O Estadão também procurou a advogada de Luciane, Cristiane Gama Guimarães Generoso, mas ela disse que não responde a perguntas sobre processos de seus clientes e que o processo seria sigiloso. Na verdade, o processo é público desde janeiro do ano passado. “Que absurdo é esse?”, respondeu a advogada ao ser confrontada com a acusação do Ministério Público sobre Luciane.

Por sua vez, o Ministério da Justiça enviou a seguinte nota, reproduzida abaixo na íntegra:

“No dia 16 de março, a Secretaria de Assuntos Legislativos (SAL) atendeu solicitação de agenda da ANACRIM (Associação Nacional da Advocacia Criminal), com a presença de várias advogadas.

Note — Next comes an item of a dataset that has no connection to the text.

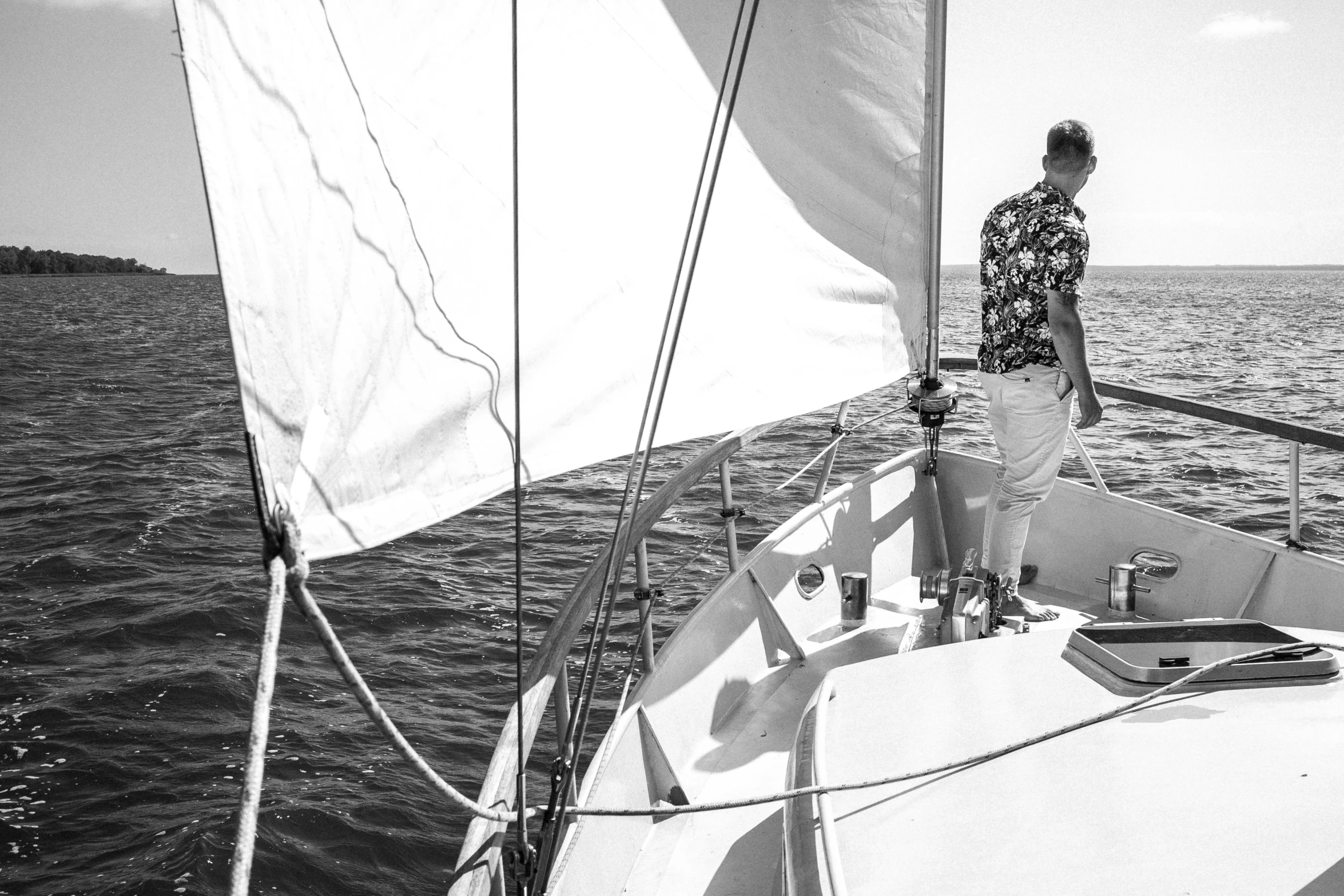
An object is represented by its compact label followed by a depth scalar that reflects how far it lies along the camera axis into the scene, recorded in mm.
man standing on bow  3434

A cidadã mencionada no pedido de nota não foi a requerente da audiência, e sim uma entidade de advogados. A presença de acompanhantes é de responsabilidade exclusiva da entidade requerente e das advogadas que se apresentaram como suas dirigentes.

Por não se tratar de assunto da pasta, a ANACRIM, que solicitou a agenda, foi orientada a pedir reunião na Secretaria Nacional de Políticas Penais (Senappen).

A agenda na Senappen e da ANACRIM aconteceu no dia 2 de maio, quando foram apresentadas reivindicações da ANACRIM.

Não houve qualquer outro andamento do tema.

Sobre atuação do Setor de Inteligência, era impossível a detecção prévia da situação de uma acompanhante, uma vez que a solicitante da audiência era uma entidades de advogados, e não a cidadã mencionada no pedido de nota.